Choosing hope over homophobia

By Daniel Pitt.

Anti-Putin protest

Britain’s first ever same-sex weddings will be celebrated in a few weeks from now after decades of gradual progress, but the shadow of homophobia still hangs on nations across the world. 76 countries still criminalise homosexuality and in ten of those the death penalty is still exercised. LGBT people still face targeted sexual violence, assaults and even murder; it is rarely mentioned in the British press and many are ignorant of the prejudice and discrimination faced by millions every day. Much of it is fanned by religious groups, media outlets and the state.

Russia is currently hosting the Winter Olympics in Sochi and says it welcomes international visitors – unless they happen to be gay, of course. Bigoted president Vladimir Putin is using LGBT people as a distraction from his political corruption by introducing an onslaught of regressive legislation to demonise the gay community. An international uproar has predictably followed, particularly at his ‘gay propaganda’ law which literally makes it illegal to even mention homosexuality. LGBT activists are deeply concerned about the dramatic increase in homophobic attacks since the bill was introduced – but that hasn’t stopped Coca-Cola, McDonald’s and other big multinational corporations from sponsoring the event.
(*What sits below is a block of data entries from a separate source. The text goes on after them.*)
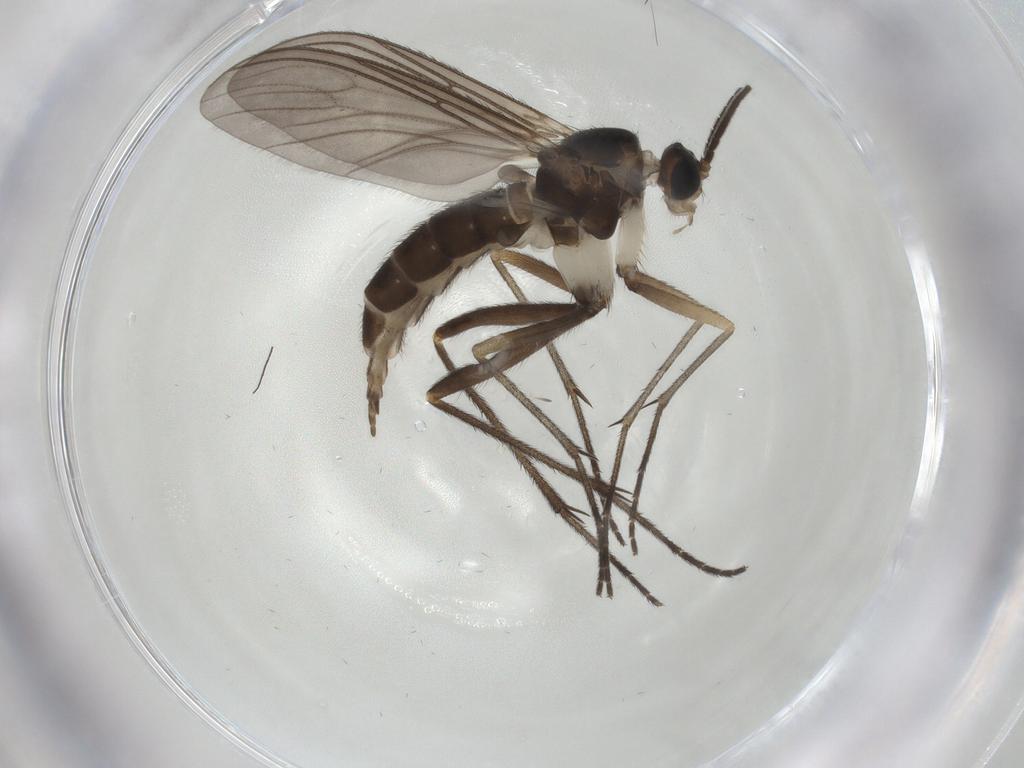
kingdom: Animalia
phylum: Arthropoda
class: Insecta
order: Diptera
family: Sciaridae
Nigeria’s president Goodluck Jonathan signed a law making equal marriage a criminal offence last month, punishable by fourteen years in prison. A barbaric witch-hunt has been whipped up since its implementation with mass arrests and 11 Muslim men put on trial in an Islamic court accused of homosexuality. Sharia Law usually prescribes death by stoning for anyone convicted of this ‘crime’. Nigeria is still deeply conservative and political leaders are capitalising on this to divert voters from political corruption and endemic economic inequality. The situation has been worsened by mega-rich US evangelists forging strong ties with homophobic religious and political leaders to encourage this disgraceful persecution.

Human rights violations are becoming a major international issue against the backdrop of scapegoating as a populist excuse for the social instability caused by capitalism. They hide behind the cowardly rhetoric of ‘traditional values’ being eroded to distract their people from rising living costs and political tyranny. The ruling-class purposely targets the LGBT community by propagating prejudices and misconceptions to divide the working-class, thus diverting all attention from the all-out class war which will stop at nothing to undermine our collective liberties. Demonstrating solidarity with the oppressed is naturally vital but we must work, alongside the LGBT community and other disadvantaged groups, towards fostering a socialist alternative which places at its heart a social vision of cooperation, peace and understanding.